Along with all those benefits comes the need for precautions: Anything connected to the internet can be hacked. That could be a home security system, a baby monitor or a TV.
The first safety step Brian suggests is to change the password on your devices, which come with easy-to-crack passwords such as “1234” or “password.”
He says to check regularly for software updates and install them. They often add protections from the latest cyberthreats.
In addition to security, pay attention to privacy. Many interactions with the internet will collect information on you.
A smart speaker is listening to everything that goes on in your home all the time. Reading those tiny-type agreements before you click “accept” might seem like an unrealistic pain, but they generally will tell you what kind of protections are in place to keep your personal information private.

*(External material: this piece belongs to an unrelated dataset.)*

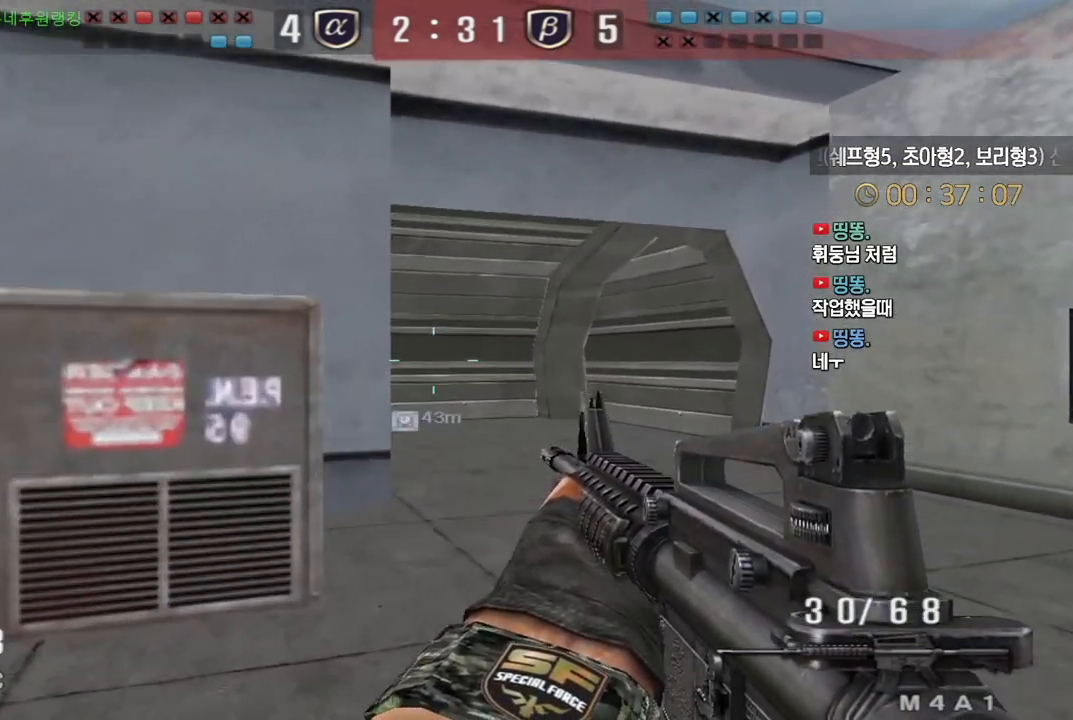
{"keys": ["ctrl"], "events": [[117, "ctrl", "down"], [133, "d", "up"], [150, "w", "up"], [217, "ctrl", "up"], [217, "d", "down"], [217, "w", "down"], [433, "ctrl", "down"], [450, "d", "up"], [467, "w", "up"]]}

Brian also recommends getting involved in online communities about your internet devices so you can know more about privacy, security and how to get the most out of your smart technology.
“All of these devices generally have some sort of online community for people to engage in and learn from each other,” Brian says. “Folks love talking about their devices—whether it’s a car or a doorbell. People love talking about technology, and they love showing off the things they’ve figured out.”
Brian says new technology is a way to bring people closer as they make better use of their electricity.
“We sometimes look at smart technology and we think it is meant to isolate us, but you can really turn it around and go to in-person meetups or engage online to share tips and tricks,” he says. “I am a real big believer that technology can actually bring us together.”